Dataset entries:
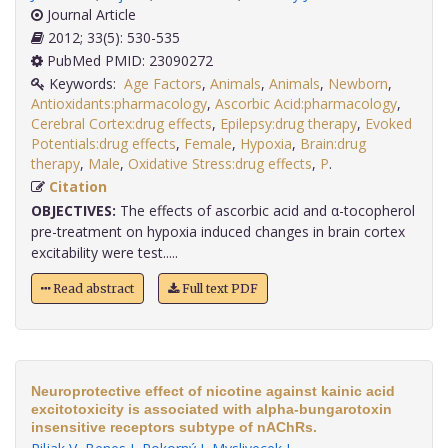
Journal Article
2012; 33(5): 530-535
PubMed PMID: 23090272
Keywords:
Age Factors
,
Animals
,
Animals
,
Newborn
,
Antioxidants:pharmacology
,
Ascorbic Acid:pharmacology
,
Cerebral Cortex:drug effects
,
Epilepsy:drug therapy
,
Evoked
Potentials:drug effects
,
Female
,
Hypoxia
,
Brain:drug
therapy
,
Male
,
Oxidative Stress:drug effects
,
P
.
Citation
OBJECTIVES:
The effects of ascorbic acid and α-tocopherol
pre-treatment on hypoxia induced changes in brain cortex
excitability were test.....
Read abstract
Full text PDF
Neuroprotective effect of nicotine against kainic acid
excitotoxicity is associated with alpha-bungarotoxin
insensitive receptors subtype of nAChRs.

ASSIGNMENT:
If a line in the entries contains "pharmacology", copy it.

EXERCISE RESULT:
Antioxidants:pharmacology
Ascorbic Acid:pharmacology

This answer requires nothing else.